Comment by Jim Woods: A basic problem that has come up in the discussions in the last day-and-a-half is that a lot of you talked about the necessity of measurement in order to give instructions, in order to set standards, in order to define objectives, in order to support regulatory activity.
And what we’ve heard from both sides is that the measurements aren’t compatible now, that we don’t have a way of expressing in the physical description of the environment the factors that are relevant for the performance of the individual, and that’s what we have to find in this mutual modeling exercise. It’s not a trivial thing, because what we are trying to do is look at the interaction of two existing bodies of knowledge and two sets of phenomena, and if we arrive at that, then we have the basis for a lot of thinking and a lot of activities beyond specific design.
I think what you’re suggesting about the 10 pictures, five good and five bad, is immediately tangible, practical and something that you could use in terms of getting the job done quickly make sense. But what we’re trying to do with this in parallel to that -- and I think maybe that should be another short-term activity, but what we’re trying to do here is lay the foundation for coherent communication between two bodies of knowledge and to allow for the construction of interaction of an understanding of individual human capacity as it may change and is changing, and of dynamic environments which can be modified and can be supportive or less supportive depending on how they’re designed.
And by taking pictures of what’s out there and what’s worked, it’s a rough-and-ready summary of what combination of things happened to have worked but it’s kind of an artistic approach rather than one of trying to identify what those specific relationships are and what the mechanisms of relationship are which we were trying to approach in the modeling.

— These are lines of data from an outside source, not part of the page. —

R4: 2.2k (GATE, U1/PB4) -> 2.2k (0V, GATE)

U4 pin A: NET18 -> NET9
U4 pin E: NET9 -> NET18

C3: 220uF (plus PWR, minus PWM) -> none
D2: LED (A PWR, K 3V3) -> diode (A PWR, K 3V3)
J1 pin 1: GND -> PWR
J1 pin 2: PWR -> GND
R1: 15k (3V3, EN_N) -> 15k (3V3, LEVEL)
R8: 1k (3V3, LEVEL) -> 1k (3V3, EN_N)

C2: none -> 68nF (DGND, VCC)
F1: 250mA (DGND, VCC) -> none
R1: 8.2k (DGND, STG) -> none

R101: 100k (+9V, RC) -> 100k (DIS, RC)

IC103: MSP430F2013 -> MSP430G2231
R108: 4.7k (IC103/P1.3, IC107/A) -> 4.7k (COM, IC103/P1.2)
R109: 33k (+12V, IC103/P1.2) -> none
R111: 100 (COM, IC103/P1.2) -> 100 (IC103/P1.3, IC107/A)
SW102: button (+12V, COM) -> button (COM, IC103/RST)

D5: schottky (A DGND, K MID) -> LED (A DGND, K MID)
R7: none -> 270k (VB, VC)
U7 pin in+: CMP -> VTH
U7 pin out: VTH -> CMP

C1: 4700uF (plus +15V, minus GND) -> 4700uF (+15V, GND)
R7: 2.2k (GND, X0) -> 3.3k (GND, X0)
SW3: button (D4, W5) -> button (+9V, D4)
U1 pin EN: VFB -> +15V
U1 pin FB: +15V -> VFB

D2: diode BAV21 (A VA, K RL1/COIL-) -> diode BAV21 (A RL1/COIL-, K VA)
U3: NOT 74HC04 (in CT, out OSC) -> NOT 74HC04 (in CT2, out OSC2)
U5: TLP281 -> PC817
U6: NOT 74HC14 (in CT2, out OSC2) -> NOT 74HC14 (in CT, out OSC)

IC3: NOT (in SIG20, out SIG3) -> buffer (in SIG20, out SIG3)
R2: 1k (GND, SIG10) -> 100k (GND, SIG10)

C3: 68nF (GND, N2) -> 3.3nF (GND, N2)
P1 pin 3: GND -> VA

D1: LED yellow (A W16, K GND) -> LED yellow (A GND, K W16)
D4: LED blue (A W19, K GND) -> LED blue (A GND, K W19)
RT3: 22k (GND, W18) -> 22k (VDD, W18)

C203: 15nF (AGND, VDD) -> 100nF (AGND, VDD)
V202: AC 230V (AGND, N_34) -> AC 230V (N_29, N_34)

Response by Bob Massof: Where the differences are derived, the physics of the picture are very different from the physics of the environment. So to get this picture and use it, looking at the simulation [is only a start].
Comment by Vijay Gupta: I’ve been thinking that it’s [encouraging] that the medical community and the engineering and design community [are here] and I think that’s a good solution right there. We need the support of the medical community to meet Marsha’s needs, and not only Marsha’s needs but to meet other needs. So the medical community and architectural and engineering community needs to get to get together.
Response by [Participant]: And we need to begin that vocabulary list.
Comment by Jim Woods: I think we said that yesterday and I think that’s got to be on one of our big list items here. We don’t have a common vocabulary list, just the way of speaking a language together besides the research, so we can understand some of what you’re saying and you can understand, and we can begin to talk more fluently on the subject.
Comment by [Participant]: Well, a final project would support continuous interaction between representatives of each of the communities and that would be in itself –
Response by Bob Massof: And maybe that’s part of what goes into this planning grant. We need to develop a common language.
Response by [Participant]: From our perspective, we really need you guys to help us and I think this would be a perfect collaboration to provide both directions.